Malgré les efforts importants fournis par les opérateurs, la technologie a du mal à s'imposer au pays du chocolat, qui doit affronter une certaine opposition.
La Suisse s'active sur le terrain de la 5G. Avec un parc qui est sur le point d'atteindre les 3 000 antennes (contre seulement 300 l'année dernière à la même époque), la confédération helvétique ne fait pas office de petit bras en Europe concernant la progression de la technologie de cinquième génération, dans un pays où la consommation de données mobiles a été multipliée par 40 en sept ans. Mais qu'en est-il de son adoption réelle ? Là, les choses sont différentes, et les raisons pour l'expliquer ne manquent pas.
Des offres déjà disponibles et une couverture qui progresse
En 2019, les trois opérateurs suisses, Swisscom, Sunrise et Salt, ont dépensé 380 millions de francs (un peu plus de 350 millions d'euros), pour pouvoir installer des antennes 5G partout dans la confédération. Le plus puissant, Swisscom, a par exemple déjà installé 745 antennes, bien actives. Mais leur utilisation reste plus secrète. Et leur sollicitation encore plus. « Nous ne communiquons pas de chiffres, mais il s'agit évidemment d'une minorité », indique le porte-parole de l'opérateur quand il s'agit de s'exprimer sur le nombre de clients qui utilisent la 5G.
Swisscom peut aujourd'hui se targuer de couvrir environ 90% de la population, grâce à des fréquences qui permettent d'atteindre des débits jusqu'à 1 Gbit/s en descendant. Avec des forfaits allant de 50 francs suisses à 200 francs suisses par mois (entre 46 et 186 euros par mois, avec un forfait 5G illimitée à 74 euros qui semble être la meilleure offre dans le pays à la neutralité légendaire).

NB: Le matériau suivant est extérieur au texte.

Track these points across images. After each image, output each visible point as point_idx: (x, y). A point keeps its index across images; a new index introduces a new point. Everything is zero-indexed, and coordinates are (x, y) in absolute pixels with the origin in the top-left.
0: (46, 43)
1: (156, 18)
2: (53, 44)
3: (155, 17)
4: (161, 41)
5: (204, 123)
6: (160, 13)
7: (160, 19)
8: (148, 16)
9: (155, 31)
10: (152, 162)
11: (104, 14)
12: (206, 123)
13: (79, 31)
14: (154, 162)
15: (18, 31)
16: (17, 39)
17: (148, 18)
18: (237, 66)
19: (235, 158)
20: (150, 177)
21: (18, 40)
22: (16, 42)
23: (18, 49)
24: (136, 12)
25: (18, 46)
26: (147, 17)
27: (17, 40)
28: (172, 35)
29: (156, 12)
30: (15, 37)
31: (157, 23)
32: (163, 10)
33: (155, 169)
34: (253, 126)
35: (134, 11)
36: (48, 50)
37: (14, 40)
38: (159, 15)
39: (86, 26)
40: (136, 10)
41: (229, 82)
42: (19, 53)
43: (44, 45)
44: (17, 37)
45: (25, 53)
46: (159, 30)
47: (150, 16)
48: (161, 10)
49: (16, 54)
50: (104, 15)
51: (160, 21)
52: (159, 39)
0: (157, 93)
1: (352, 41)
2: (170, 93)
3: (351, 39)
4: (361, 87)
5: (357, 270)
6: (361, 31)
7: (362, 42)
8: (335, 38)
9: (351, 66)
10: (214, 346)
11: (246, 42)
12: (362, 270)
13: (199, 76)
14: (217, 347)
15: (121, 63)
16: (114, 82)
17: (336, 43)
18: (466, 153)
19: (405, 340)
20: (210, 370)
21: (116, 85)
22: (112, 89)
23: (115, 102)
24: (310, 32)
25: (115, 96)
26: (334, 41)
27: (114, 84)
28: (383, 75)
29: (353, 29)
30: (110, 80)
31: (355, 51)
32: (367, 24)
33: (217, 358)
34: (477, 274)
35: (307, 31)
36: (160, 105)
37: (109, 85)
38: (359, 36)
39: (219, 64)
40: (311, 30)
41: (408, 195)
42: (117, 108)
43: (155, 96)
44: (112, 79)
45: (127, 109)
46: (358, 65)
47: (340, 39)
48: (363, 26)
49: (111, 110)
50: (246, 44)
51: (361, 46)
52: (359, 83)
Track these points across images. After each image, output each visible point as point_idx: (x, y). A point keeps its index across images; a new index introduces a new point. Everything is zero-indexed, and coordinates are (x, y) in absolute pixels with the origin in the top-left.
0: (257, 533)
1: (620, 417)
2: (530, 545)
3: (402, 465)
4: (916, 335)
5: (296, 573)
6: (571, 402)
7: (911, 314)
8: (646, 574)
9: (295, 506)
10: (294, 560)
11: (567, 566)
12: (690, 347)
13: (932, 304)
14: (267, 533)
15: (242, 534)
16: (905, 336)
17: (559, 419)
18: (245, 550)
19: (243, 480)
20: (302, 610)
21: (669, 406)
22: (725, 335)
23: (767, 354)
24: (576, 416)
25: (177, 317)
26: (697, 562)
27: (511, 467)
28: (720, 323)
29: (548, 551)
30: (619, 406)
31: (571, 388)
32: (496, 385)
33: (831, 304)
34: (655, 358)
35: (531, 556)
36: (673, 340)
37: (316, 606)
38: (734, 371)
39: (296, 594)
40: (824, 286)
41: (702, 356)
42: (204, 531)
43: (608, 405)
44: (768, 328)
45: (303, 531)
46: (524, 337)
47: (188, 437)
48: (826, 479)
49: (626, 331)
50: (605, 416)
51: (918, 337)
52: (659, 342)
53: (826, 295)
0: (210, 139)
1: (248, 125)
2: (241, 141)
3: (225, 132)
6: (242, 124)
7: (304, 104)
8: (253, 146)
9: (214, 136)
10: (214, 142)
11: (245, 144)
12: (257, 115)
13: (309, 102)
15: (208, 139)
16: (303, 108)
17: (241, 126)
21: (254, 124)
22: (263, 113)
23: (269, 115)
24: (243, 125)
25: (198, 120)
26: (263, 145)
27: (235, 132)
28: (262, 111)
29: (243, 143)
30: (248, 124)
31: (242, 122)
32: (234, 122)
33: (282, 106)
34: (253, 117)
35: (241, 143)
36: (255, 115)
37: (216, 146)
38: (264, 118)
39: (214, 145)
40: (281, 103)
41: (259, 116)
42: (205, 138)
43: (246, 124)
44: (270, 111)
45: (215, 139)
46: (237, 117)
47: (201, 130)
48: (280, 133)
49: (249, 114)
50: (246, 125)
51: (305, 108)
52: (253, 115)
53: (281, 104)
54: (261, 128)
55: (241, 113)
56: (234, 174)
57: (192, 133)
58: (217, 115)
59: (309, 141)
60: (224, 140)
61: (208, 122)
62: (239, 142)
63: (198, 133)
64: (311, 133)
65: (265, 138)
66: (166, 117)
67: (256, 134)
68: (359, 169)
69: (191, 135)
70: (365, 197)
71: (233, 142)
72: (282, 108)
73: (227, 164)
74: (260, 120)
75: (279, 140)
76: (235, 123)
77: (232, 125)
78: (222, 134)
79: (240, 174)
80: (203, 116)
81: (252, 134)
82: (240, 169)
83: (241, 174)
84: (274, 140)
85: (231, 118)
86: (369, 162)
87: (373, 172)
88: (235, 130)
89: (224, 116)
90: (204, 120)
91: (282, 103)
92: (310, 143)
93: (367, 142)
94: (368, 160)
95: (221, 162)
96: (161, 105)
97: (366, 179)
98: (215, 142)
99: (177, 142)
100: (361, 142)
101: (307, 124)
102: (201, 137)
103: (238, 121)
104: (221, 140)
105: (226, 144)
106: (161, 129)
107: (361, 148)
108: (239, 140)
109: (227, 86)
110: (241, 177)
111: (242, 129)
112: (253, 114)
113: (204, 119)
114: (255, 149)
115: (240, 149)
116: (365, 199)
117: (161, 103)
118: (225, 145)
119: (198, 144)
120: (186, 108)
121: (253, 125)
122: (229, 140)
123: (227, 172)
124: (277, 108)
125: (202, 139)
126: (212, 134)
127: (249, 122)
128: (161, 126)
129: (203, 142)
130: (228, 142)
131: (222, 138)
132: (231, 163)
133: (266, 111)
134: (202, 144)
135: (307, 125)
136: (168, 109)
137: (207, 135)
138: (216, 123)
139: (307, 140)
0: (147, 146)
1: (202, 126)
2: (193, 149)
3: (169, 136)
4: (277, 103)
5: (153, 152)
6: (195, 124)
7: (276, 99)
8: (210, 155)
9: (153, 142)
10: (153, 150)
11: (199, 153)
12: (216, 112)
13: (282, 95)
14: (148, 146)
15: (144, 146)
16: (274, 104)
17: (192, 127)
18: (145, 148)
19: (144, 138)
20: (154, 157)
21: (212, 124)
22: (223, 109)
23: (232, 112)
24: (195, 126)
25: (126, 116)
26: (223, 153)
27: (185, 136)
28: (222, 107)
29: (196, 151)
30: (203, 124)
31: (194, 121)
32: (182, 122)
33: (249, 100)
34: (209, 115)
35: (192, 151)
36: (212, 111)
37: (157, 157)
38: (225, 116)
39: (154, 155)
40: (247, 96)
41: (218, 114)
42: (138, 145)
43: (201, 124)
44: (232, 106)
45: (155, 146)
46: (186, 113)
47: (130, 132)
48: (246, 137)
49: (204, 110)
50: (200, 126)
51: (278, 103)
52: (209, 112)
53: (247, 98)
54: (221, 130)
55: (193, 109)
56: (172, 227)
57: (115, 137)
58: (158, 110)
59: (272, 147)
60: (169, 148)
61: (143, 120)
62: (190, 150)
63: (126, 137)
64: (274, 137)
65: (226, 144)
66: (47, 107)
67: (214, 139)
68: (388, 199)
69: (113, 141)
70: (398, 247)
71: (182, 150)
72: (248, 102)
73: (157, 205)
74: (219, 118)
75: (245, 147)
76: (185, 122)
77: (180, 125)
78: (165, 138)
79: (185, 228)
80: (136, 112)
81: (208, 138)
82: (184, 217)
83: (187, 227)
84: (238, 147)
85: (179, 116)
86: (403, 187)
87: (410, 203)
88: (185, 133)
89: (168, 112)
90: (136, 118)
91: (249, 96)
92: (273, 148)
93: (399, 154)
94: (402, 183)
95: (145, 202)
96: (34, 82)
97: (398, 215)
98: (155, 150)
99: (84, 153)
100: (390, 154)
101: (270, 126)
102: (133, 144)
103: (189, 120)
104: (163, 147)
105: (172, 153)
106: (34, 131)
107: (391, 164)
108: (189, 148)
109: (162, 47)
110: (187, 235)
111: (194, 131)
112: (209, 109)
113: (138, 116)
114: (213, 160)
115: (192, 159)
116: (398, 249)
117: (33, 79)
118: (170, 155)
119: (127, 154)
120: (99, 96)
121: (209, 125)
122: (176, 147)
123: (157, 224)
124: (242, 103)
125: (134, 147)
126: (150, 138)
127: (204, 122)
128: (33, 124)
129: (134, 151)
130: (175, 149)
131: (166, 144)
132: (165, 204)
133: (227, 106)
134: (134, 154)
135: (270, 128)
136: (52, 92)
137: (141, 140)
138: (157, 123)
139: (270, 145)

Son concurrent, Sunrise, qui avait installé la première antenne il y a deux ans, ne propose pour l'instant qu'un forfait hybride (Suisse, Europe et US) 5G à 130 francs par mois, soit 120 euros par mois, avec du 100% illimité (4G+, 5G, appels et SMS). Sunrise couvrirait 595 villes ou lieux avec une 5G issue de la bande 3,5 GHz (la bande-cœur de la technologie), permettant d'affoler les compteurs, avec des débits pouvant atteindre les 2 Gbit/s. L'opérateur vise la couverture de 90% de la population transitant par la bande 700 MHz, parfois positionnée entre 4G et 5G par certains opérateurs européens.
Salt, l'opérateur propriété d'un certain Xavier Niel, n'a pas encore déployé son réseau 5G.
La tâche des opérateurs sérieusement compliquée en Suisse
En Suisse, les opérateurs ont à affronter plusieurs moratoires cantonaux. Motivés, comme ailleurs, par les craintes que la 5G feraient peser sur la santé des consommateurs, les moratoires perturbent l'avancement des acteurs des télécoms, notamment dans les cantons de Genève et Vaud.
Des incohérences subsistent quant au moratoire décidé il y a trois ans par les autorités genevoises et une décision suspensive prononcée en avril 2019, qui n'ont pas empêché les opérateurs de construire leur réseau 5G et couvrir, pour certains, 90% du territoire. Le canton de Genève a donc davantage serré la vis en adoptant une loi, en vigueur depuis le 4 juillet 2020, qui oblige les opérateurs à déposer une demande d'autorisation de construire, même pour les changements mineurs, y compris les changements de logiciels.
Autre frein à l'adoption massive de la 5G en Suisse : la difficulté à se procurer des smartphones compatibles avec la technologie. Les mobiles et les forfaits sont plus chers que pour ceux compatibles avec la technologie mobile précédente.
C'est une véritable bataille à laquelle se livrent d'un côté les opérateurs, tenus par une obligation juridique de couverture de la population, souscrite lors de l'achat des fréquences, et la population de l'autre, sceptique sur la 5G. Et dire que 26 500 nouvelles antennes devront être construites pour aboutir à une couverture 5G semblable à celle de la 4G.